En Angleterre, en revanche, le roi Henri II avait établi des cours séculières séparées pendant les années 1160. Alors que les tribunaux ecclésiastiques d'Angleterre, comme ceux du continent, adoptaient le système inquisitoire, les cours séculières de droit coutumier ont continué à fonctionner selon la procédure accusatoire. La plupart des affaires criminelles étaient donc encore jugées selon le principe qu'une personne ne pouvait pas être jugée tant qu'elle n'était pas formellement accusée. En 1215, ce principe a été inscrit dans l'article 38 de la Magna Carta qui disposait qu’« aucun conseiller municipal ne soumettra dorénavant quiconque à sa loi, sur sa seule accusation non corroborée, sans produire des témoins fiables convoqués pour cette raison. »

Dans la lignée du développement des systèmes juridiques modernes au XIXe siècle, la plupart des juridictions ont non seulement codifié leur loi de droit privée et de droit pénal, mais les règles de procédure civile ont également été passées en revue et codifiées. C'est ainsi que la procédure inquisitoire s'est peu à peu enracinée dans la majorité des systèmes légaux civils européens. Cependant, il existe des différences significatives entre les procédures du XVIIIe siècle et celles qui se sont développées depuis le XIXe siècle ; en particulier, furent ajoutées des limites à la puissance des investigateurs et, parallèlement, de plus grands droits à la défense.

Il serait trop généralisé de dire que le système de droit civil est purement inquisitoire et que le droit coutumier serait accusatoire.

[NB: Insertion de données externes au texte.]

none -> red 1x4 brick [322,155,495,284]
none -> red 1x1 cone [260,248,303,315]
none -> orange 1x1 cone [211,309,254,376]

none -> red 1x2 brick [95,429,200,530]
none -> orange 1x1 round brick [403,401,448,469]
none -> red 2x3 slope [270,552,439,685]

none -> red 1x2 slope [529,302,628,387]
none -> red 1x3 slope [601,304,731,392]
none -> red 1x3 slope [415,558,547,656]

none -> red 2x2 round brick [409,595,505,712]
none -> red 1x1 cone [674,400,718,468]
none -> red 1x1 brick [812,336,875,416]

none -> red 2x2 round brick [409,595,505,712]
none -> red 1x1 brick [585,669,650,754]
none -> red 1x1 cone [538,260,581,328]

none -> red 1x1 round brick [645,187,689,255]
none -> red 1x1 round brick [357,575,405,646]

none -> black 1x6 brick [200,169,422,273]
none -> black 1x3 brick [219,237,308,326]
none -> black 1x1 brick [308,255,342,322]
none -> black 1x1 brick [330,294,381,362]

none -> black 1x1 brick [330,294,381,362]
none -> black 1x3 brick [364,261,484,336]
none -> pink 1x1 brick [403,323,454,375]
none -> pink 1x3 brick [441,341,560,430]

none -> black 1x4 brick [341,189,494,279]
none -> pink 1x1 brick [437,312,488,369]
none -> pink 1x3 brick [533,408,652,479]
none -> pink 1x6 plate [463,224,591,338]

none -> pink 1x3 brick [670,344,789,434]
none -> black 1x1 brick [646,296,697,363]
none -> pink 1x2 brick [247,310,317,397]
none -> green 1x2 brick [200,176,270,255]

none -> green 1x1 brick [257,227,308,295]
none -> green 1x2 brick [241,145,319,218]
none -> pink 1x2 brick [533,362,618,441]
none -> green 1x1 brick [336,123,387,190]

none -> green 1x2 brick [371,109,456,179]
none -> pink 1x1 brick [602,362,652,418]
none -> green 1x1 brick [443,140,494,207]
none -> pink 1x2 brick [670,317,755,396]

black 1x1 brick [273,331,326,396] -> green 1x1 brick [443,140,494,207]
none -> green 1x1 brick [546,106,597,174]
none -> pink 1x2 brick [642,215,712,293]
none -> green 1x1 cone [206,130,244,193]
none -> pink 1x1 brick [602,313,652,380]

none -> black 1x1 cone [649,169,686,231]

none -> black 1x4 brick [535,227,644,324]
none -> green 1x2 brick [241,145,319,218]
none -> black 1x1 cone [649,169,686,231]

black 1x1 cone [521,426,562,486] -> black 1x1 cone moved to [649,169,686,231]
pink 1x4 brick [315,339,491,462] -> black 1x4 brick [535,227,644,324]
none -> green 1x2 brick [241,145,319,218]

En effet, la coutume romaine antique de l'arbitrage, qui était la forme la plus ancienne de procédure accusatoire, a été adaptée dans de nombreuses juridictions de droit coutumier sous une forme plus inquisitoire.

Caractéristiques[modifier | modifier le code]

C'est une procédure :

  • écrite : établissement d’un procès-verbal d’audience
  • non contradictoire : l’accusé y joue un rôle passif
  • secrète : l’accusé ne connaît pas les charges qui pèsent sur lui, les témoins ne savent pas dans quelle affaire ils témoignent

Les juges dans cette procédure sont des professionnels (fonctionnaires publics), formés aux méthodes de l’instruction et de l’inquisition. L’accusateur devient public et « tout juge est procureur général » : tout juge peut se saisir d’office, dès lors qu’il a connaissance d’une infraction. La procédure apparaît donc rapide et énergique.

Ce choix apparaît avec la grande ordonnance de 1670, avec une instruction préparatoire fondée sur l’aveu (même sous la torture), puis améliorée par l’édit du 1er mai 1788 qui exigea la motivation des jugements et un délai d’un mois pour la mise à exécution.

Ce système connaît des limites :

  • le but du système inquisitoire est de chercher à tout prix un coupable, ce qui peut nuire aux droits de la défense. En outre, pouvant induire des erreurs, cette procédure conduit à une instruction et à des procès interminables.
  • l’écrit peut déformer la réalité, face à la spontanéité de l’oralité.